## Work task
Repeat every line of the material below word for word, but leave the pictures out of your answer.

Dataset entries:
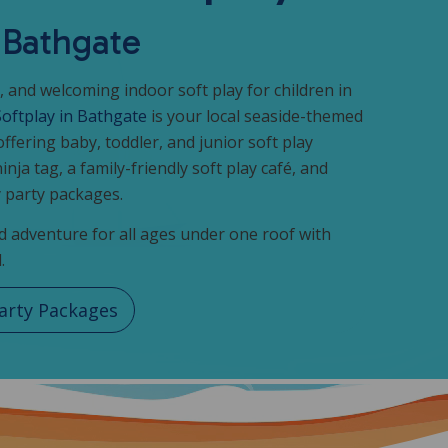
n Bathgate
, and welcoming indoor soft play for children in
Softplay in Bathgate
is your local seaside-themed
offering baby, toddler, and junior soft play
ninja tag, a family-friendly soft play café, and
 party packages.
 adventure for all ages under one roof with
.
arty Packages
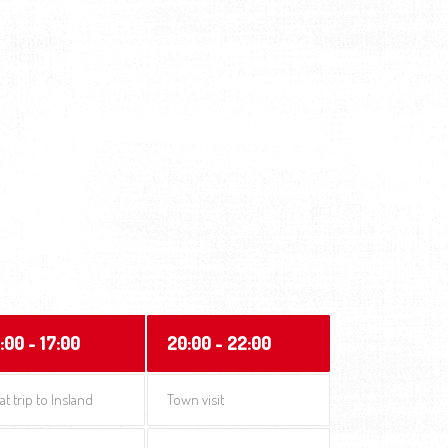
:00 - 17:00
20:00 - 22:00
at trip to Insland
Town visit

## Your response
n Bathgate
, and welcoming indoor soft play for children in
Softplay in Bathgate
is your local seaside-themed
offering baby, toddler, and junior soft play
ninja tag, a family-friendly soft play café, and
 party packages.
 adventure for all ages under one roof with
.
arty Packages
:00 - 17:00
20:00 - 22:00
at trip to Insland
Town visit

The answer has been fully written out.